Mining the unknown: a systems approach to metabolite identification combining genetic and metabolic information

Abstract

Recent genome-wide association studies (GWAS) with metabolomics data linked genetic variation in the human genome to differences in individual metabolite levels. A strong relevance of this metabolic individuality for biomedical and pharmaceutical research has been reported. However, a considerable amount of the molecules currently quantified by modern metabolomics techniques are chemically unidentified. The identification of these "unknown metabolites" is still a demanding and intricate task, limiting their usability as functional markers of metabolic processes. As a consequence, previous GWAS largely ignored unknown metabolites as metabolic traits for the analysis. Here we present a systems-level approach that combines genome-wide association analysis and Gaussian graphical modeling with metabolomics to predict the identity of the unknown metabolites. We apply our method to original data of 517 metabolic traits, of which 225 are unknowns, and genotyping information on 655,658 genetic variants, measured in 1,768 human blood samples. We report previously undescribed genotype-metabotype associations for six distinct gene loci (SLC22A2, COMT, CYP3A5, CYP2C18, GBA3, UGT3A1) and one locus not related to any known gene (rs12413935). Overlaying the inferred genetic associations, metabolic networks, and knowledge-based pathway information, we derive testable hypotheses on the biochemical identities of 106 unknown metabolites. As a proof of principle, we experimentally confirm nine concrete predictions. We demonstrate the benefit of our method for the functional interpretation of previous metabolomics biomarker studies on liver detoxification, hypertension, and insulin resistance. Our approach is generic in nature and can be directly transferred to metabolomics data from different experimental platforms.

Figure 1. Data integration workflow for the systematic classification of unknown metabolites.

We combine high-throughput metabolomics and genotyping data in Gaussian graphical models (GGMs) and in genome-wide association studies (GWAS) in order to produce testable predictions of the unknown metabolites' identities. These hypotheses are then subject to experimental verification by mass-spectrometry. Six such cases have been fully worked through and are presented in Table 3.

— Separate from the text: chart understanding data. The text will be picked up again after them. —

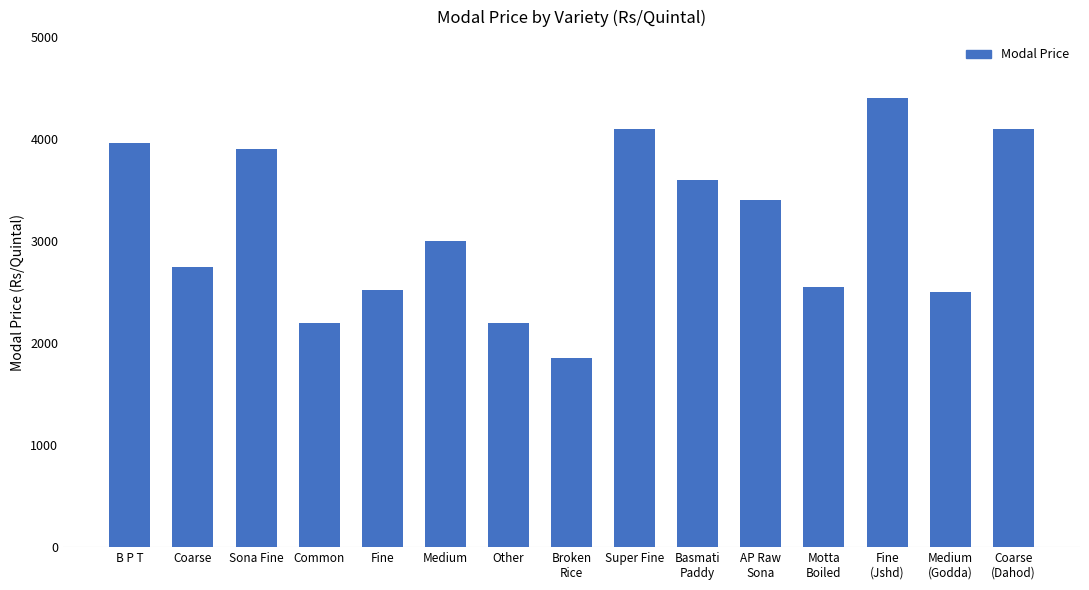

What is the average value?

3136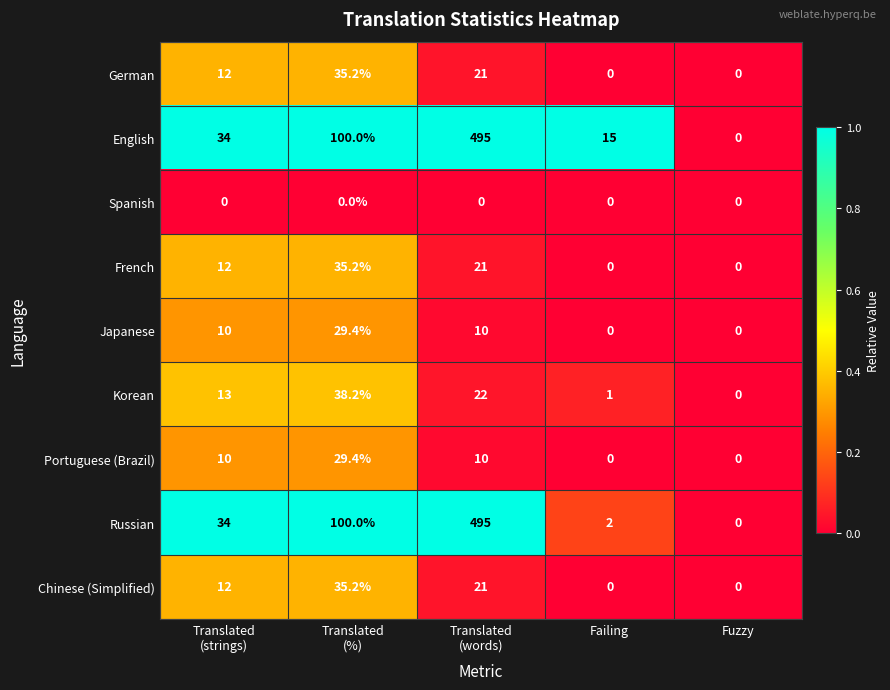

What is the total value across all series at Translated
(%)?

402.6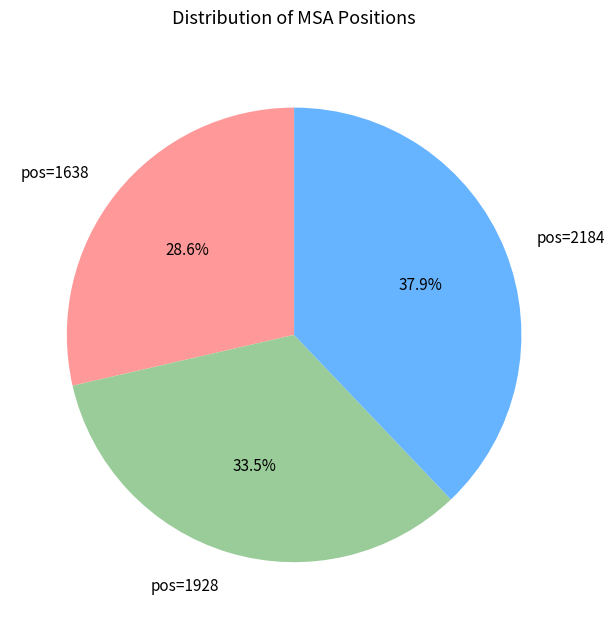

Is it true that pos=1638 is 14% of the pie?

False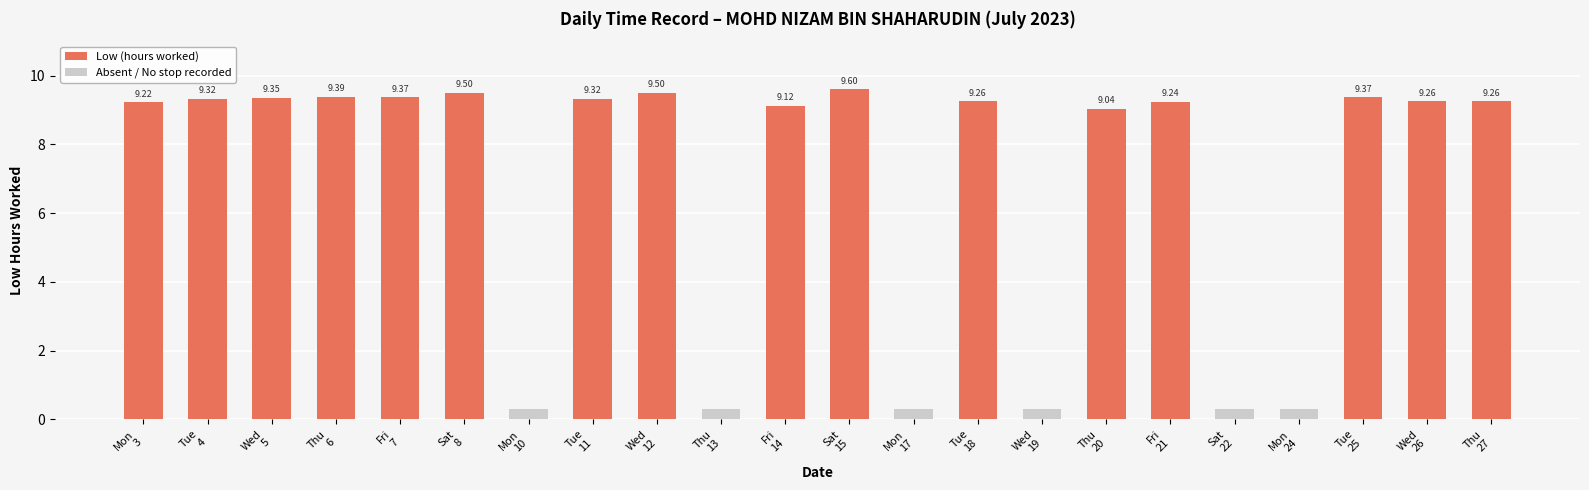

What are all the series names shown in the legend?

Low (hours worked), Absent / No stop recorded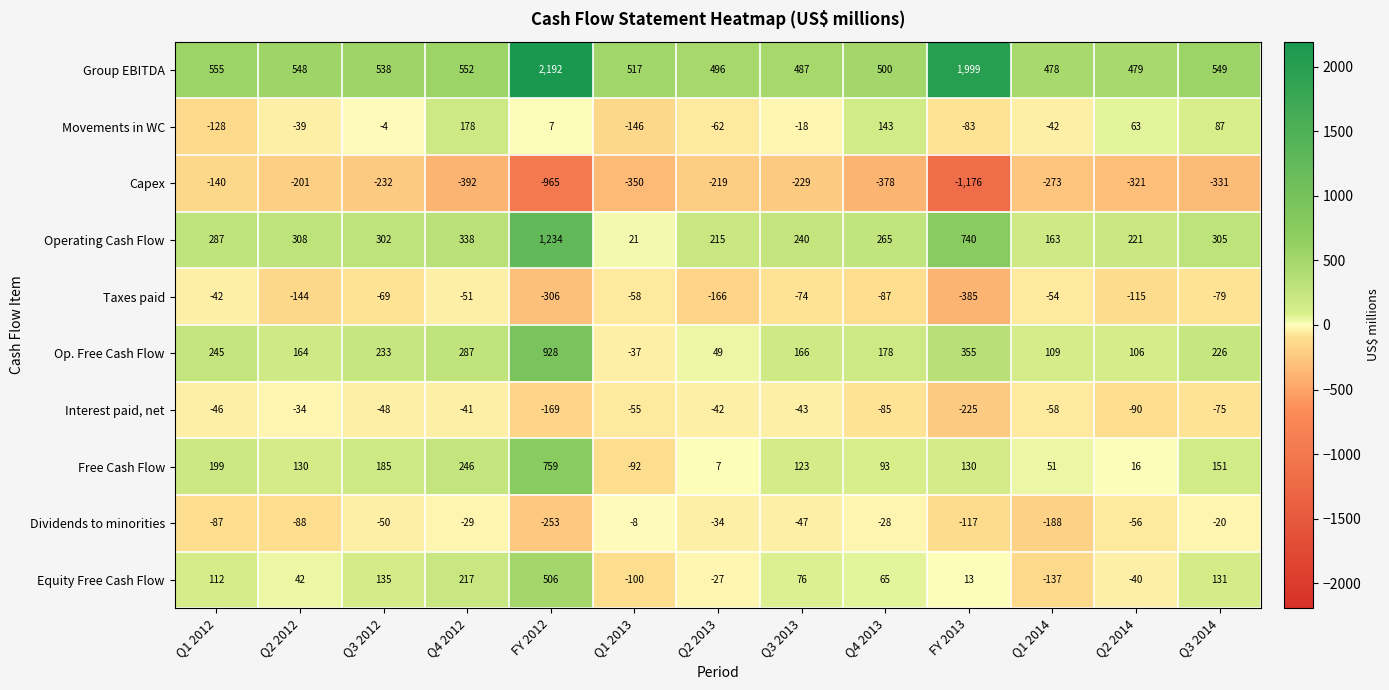

At which label does Taxes paid reach its peak?

Q1 2012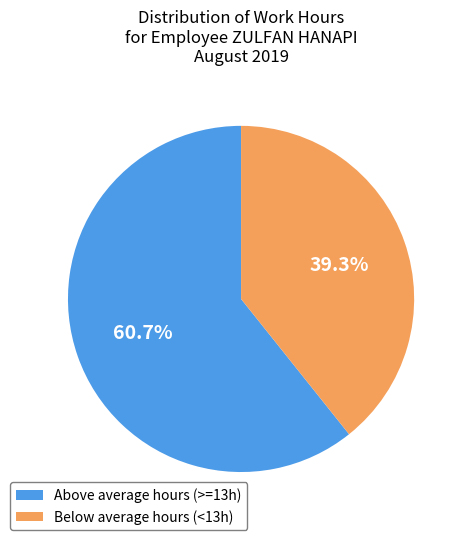

To the nearest percent, what is the average slice percentage?

50%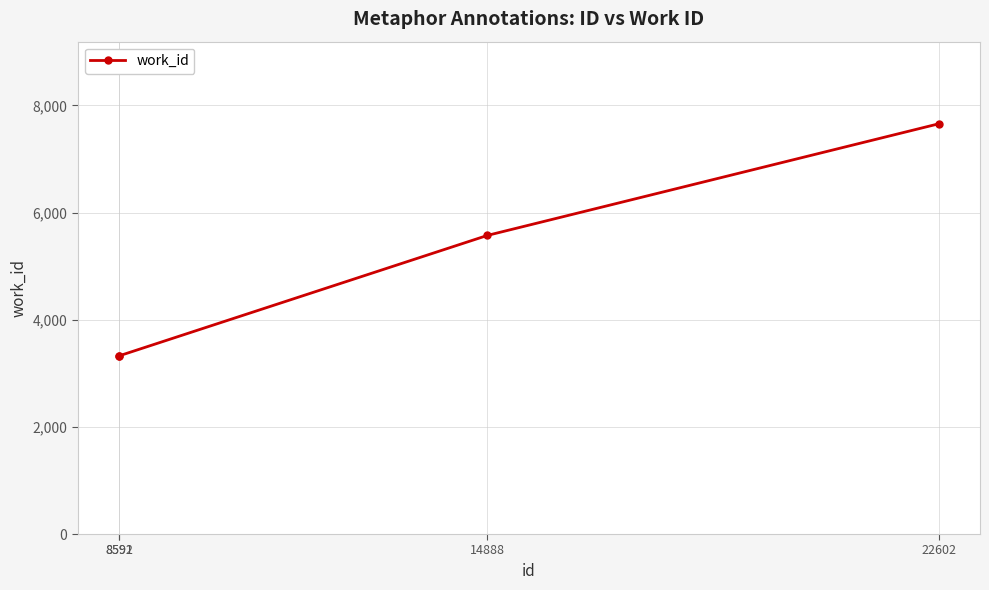

What is the smallest value displayed?

3323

Figure 2. Manhattan plot of genetic association.

The strength of association for known (bottom) and unknown (top) metabolites is indicated as the negative logarithm of the p-value for the linear model (see Methods). Only metabolite-SNP associations with p-values below 10⁻⁶ are plotted (grey circles). Triangles represent metabolite-SNP associations with p-values below 10⁻⁴⁰. Horizontal lines indicate the threshold for genome-wide significance ( = 1.6×10⁻¹⁰ corresponding to α = 0.05 after Bonferroni correction); red vertical dashes indicate loci at which this threshold is attained.

Figure 3. Gaussian graphical modeling.

GGMs embed unknown metabolites into their biochemical context. A: Complete network presentation of partial correlations that are significantly different from zero at α = 0.05 after Bonferroni correction. The unknown metabolites are spread over the entire network and are involved in various metabolic pathways. B–D: Selected high-scoring sub-networks. We observe that GGM edges directly correspond to chemical reactions which alter specific chemical groups (e.g. carbonyl groups and methyl groups). Solid lines denote positive partial correlation. Dashed lines indicate negative partial correlations. Line widths represent partial correlation strengths.

Figure 4. Semi-automatic prediction of unknown metabolite identities.

A: Examples of how to determine pathway classifications based on the functional annotations of GGM and GWAS hits. We present two metabolites, X-11421 and X-11244, whose GGM and GWAS associations clearly point into carnitine and steroid metabolism, respectively. B: Overview of unknowns functionally annotated by both GGMs and the GWAS approach. ‘GGM’ refers to an unknown metabolite which is three or less steps away from a known metabolite in the GGM, whereas ‘direct GGM’ represents direct neighbors in the network. C: Pathway predictions for the 16 unknowns with both direct GGM and GWAs annotations. Unknowns marked with a star were subjected to in-depth analysis followed by experimental validation in the following.

Figure 5. Detailed investigation of three scenarios (DIPEPTIDE, STEROID, and HETE).

In order to generate concrete hypotheses on the unknowns' identities, we assembled all available information for each scenario. This includes biochemical edges from the GGM, genetic associations from the GWAS, pathway annotations as well as mass information. For details of the predicted identities, see Table 3 and main text. Similar figures for three further scenarios (CARNITINE, BILIRUBIN, and ASCORBATE) are available in Text S3.

Figure 6. Experimental confirmation of X-14208 as phenylalanylserine.

Two possible dipeptide variants were predicted and consequently tested. The fragmentation spectrum of the 253.1 m/z ion (positive mode) of the pure Phe-Ser matches that of the unknown compound, whereas the spectrum for pure Ser-Phe differs visibly. Moreover, the retention index (RI) of Phe-Ser is similar to the RI of X-14208, whereas that of Ser-Phe is significantly different.